Collector-and-Stream.reduce()

背景

当然，最简洁的方式是
String s = number.replace(“ “, “”).replace(“-“, “”);
但这里暂时忽略这种方案，只是为了指出该背景

一种较复杂的方案是使用 Stream，例如

private String justCase(String str){  
    return str.chars()  
            .mapToObj(__ -> (char) __)  
            .filter(c -> c != '-' && c != ' ')
            .collect(Collector.of(  
                    StringBuilder::new,  
                    StringBuilder::append,  
                    (__, ___) -> {throw new UnsupportedOperationException("un support parallel stream");},
                    StringBuilder::toString));  
}

在这里，要将字符数组重新收集成 String 的合理做法应该只有使用：

1
2
3

.collect(supplier,  accumulator,  combiner);
// or
.collect(Collector.of());

其余做法例如 mapToObj(String::valueOf).collect(joining) 会频繁创建 String；
而 reduce 严格来讲既不是可变规约也没有简洁多少

private String justCase(String str){  
    return  str.chars().parallel()  
            .mapToObj(__ -> (char) __)  
            .filter(c -> c != '-' && c != ' ')  
            .reduce(new StringBuilder(),  
                    StringBuilder::append,  
                    StringBuilder::append).toString();  
}

实例化 CollectorImpl

这里只对 Collector 做该话题下的简单介绍，详细知识见 javadocs

Collector 接口由四个抽象函数指定，这些函数协同工作以将条目累积到可变结果容器中，并可选择对结果执行最终转换。他们是：

supplier() ：创建一个新的结果容器
accumulator() ：将新数据元素合并到结果容器中
combiner()：将两个结果容器合并为一个（）
finisher() ：对容器执行可选的最终转换

Collector 接口在 JDK 中的实现类位于 Collectors.CollectorImpl
而实例化 CollectorImpl 有两种途径：

通过 Collectors 类预定义的例如 Collectors.toList() 等静态工厂方法实例化

通过 Collector 接口中暴露出的两种 Collector.of 方法实例化：

public interface Collector<T, A, R> {
	public static<T, R> Collector<T, R, R> of
	
											(Supplier<R> supplier,  
                                          BiConsumer<R, T> accumulator,  
                                          BinaryOperator<R> combiner,  
                                          Characteristics... characteristics) 
                                          
                                          {...}
                                          
    public static<T, A, R> Collector<T, A, R> of
    
											(Supplier<A> supplier,  
                                             BiConsumer<A, T> accumulator,  
                                             BinaryOperator<A> combiner,  
                                             Function<A, R> finisher,  
                                             Characteristics... characteristics)

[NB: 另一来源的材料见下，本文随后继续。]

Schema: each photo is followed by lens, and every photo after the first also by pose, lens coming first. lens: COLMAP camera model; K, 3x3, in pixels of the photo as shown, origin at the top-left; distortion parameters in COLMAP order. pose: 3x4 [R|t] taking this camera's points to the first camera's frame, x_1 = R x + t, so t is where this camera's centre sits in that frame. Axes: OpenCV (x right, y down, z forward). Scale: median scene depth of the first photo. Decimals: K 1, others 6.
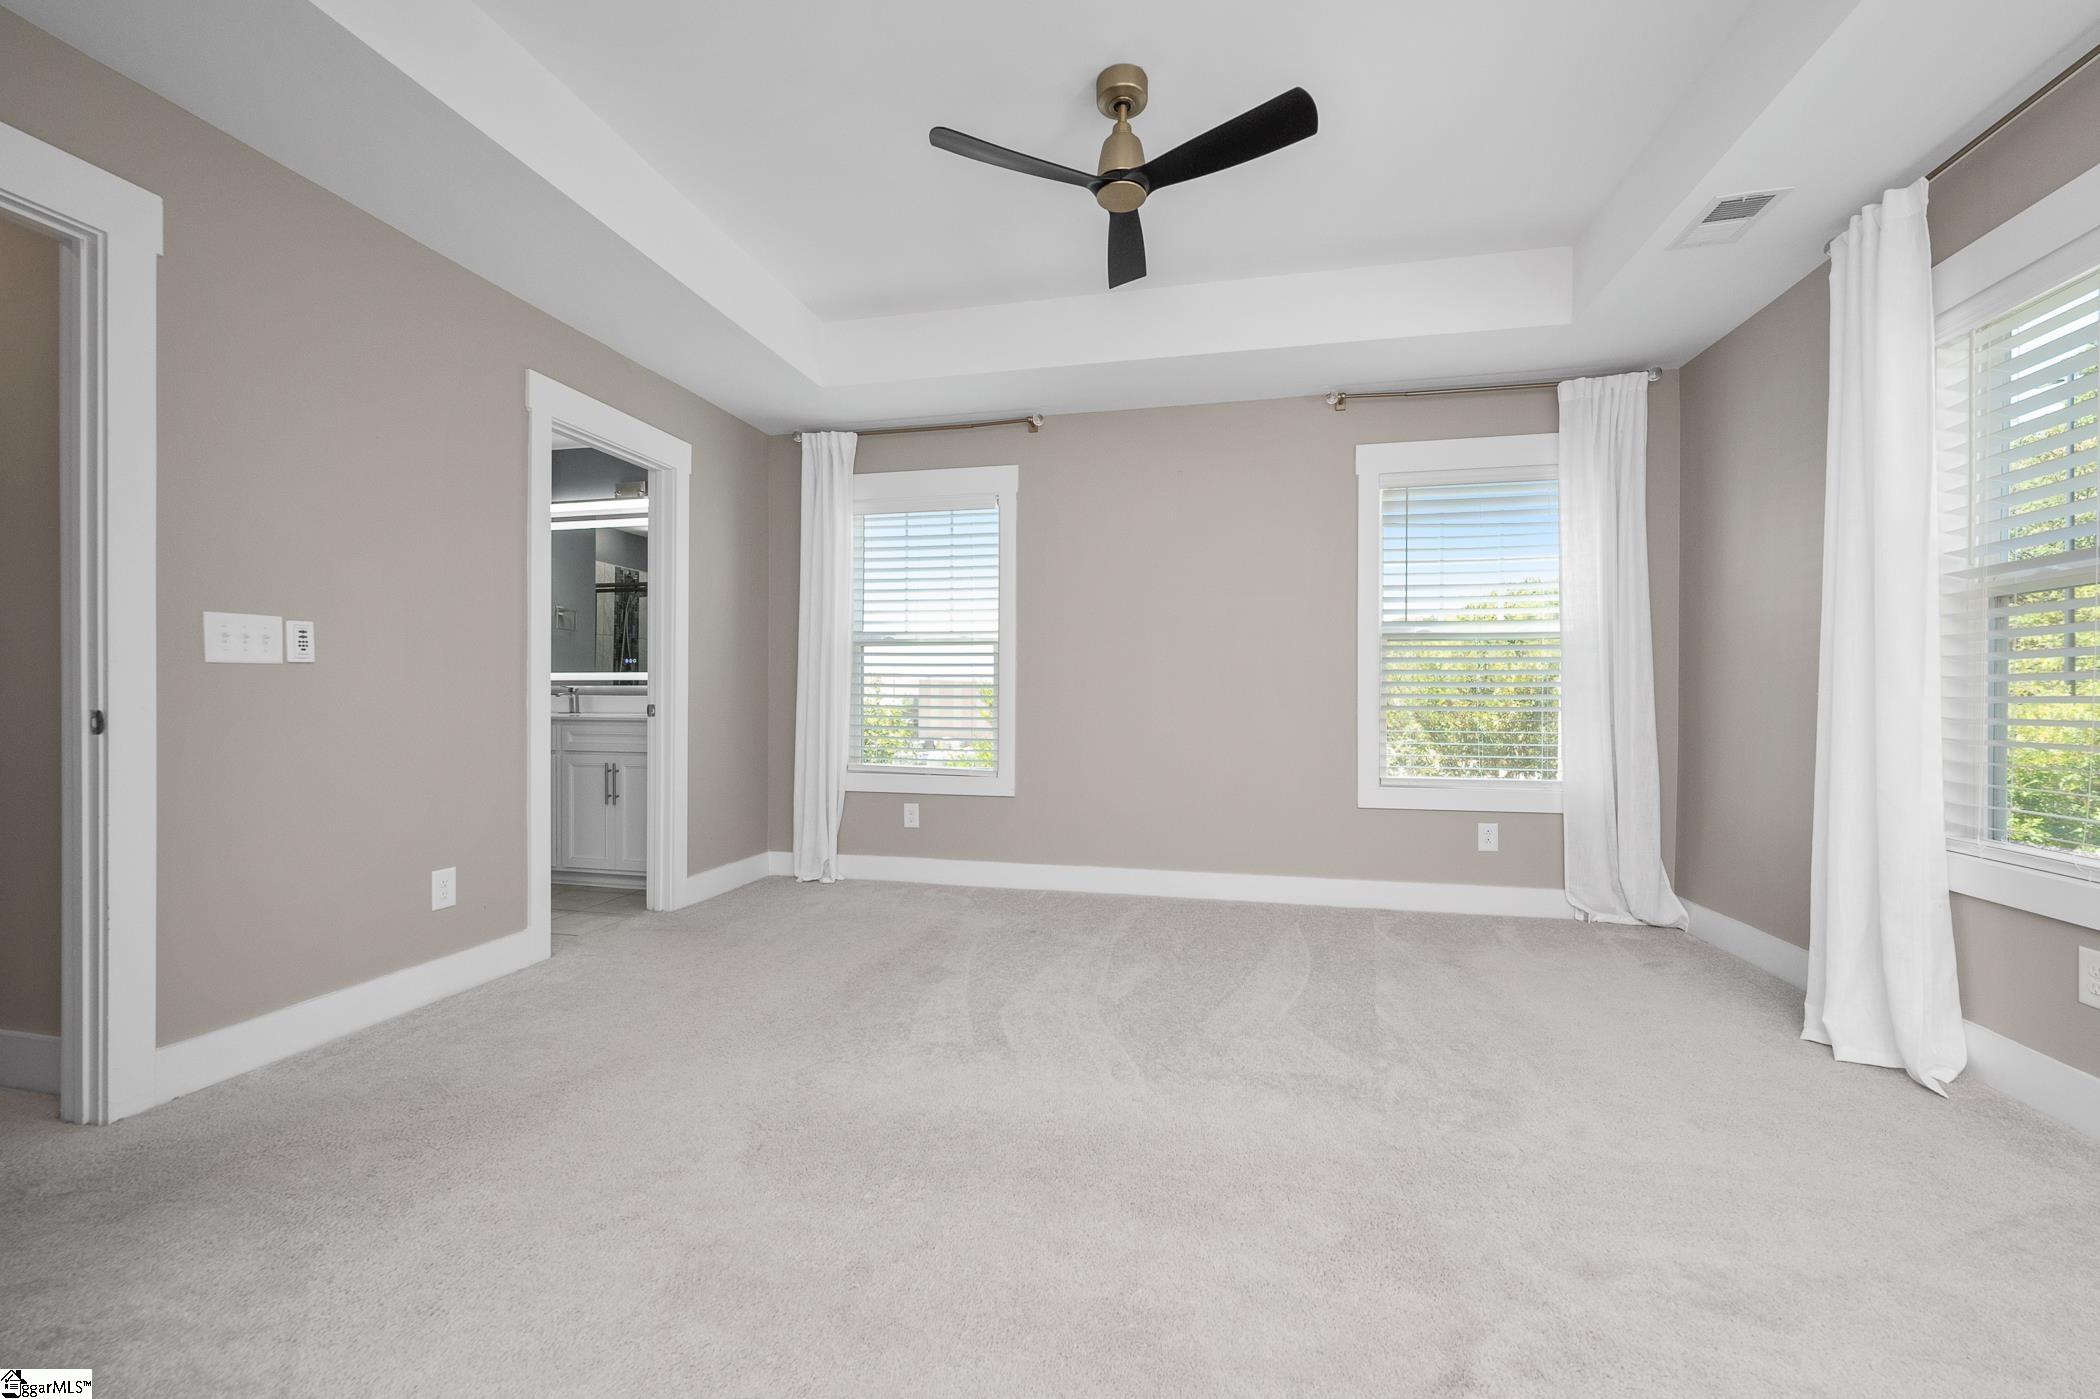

                                             {...}
}

可以看到，Collector 接口只提供了两种重载用于实例化 CollectorImpl
并且这两种重载都必须传入 supplier 、accmulator 以及 combiner，前两个参数很好理解，毕竟 CollectorImpl 不好对此提供默认的实现
但是对于组合器 combiner，由于组合器只有在执行并发规约时会使用到，也就是说，对于上面场景下的收集器（即不考虑使用并发流的场景），提供一个 combiner 并没有实际意义

为什么必须提供 combiner

在该问题中，发现这种操作在 Scala 中被称为foldLeft。需要注意的是，Java 的库函数中并没有提供等效于 foldLeft 的实现。

在上面的回答中提到：
Finally, Java doesn’t provide foldLeft and foldRight operations because they imply a particular ordering of operations that is inherently sequential. This clashes with the design principle stated above of providing APIs that support sequential and parallel operation equally.
最后，Java 不提供foldLeftandfoldRight操作，因为它们暗示了一种特定的操作顺序，这种顺序本质上是顺序的。这与上述提供同样支持顺序和并行操作的 API 的设计原则相冲突。

虽然该说法有一定说服力，但还是继续搜索了为什么 Java 没有提供 foldLeft，试图继续理解所提到的设计原则。
但是结果却找到了JDK-8292845和JDK-8292845，但在这两个增强请求中，却没有对相关设计原则进行讨论，而是计划会在将来对此进行实现。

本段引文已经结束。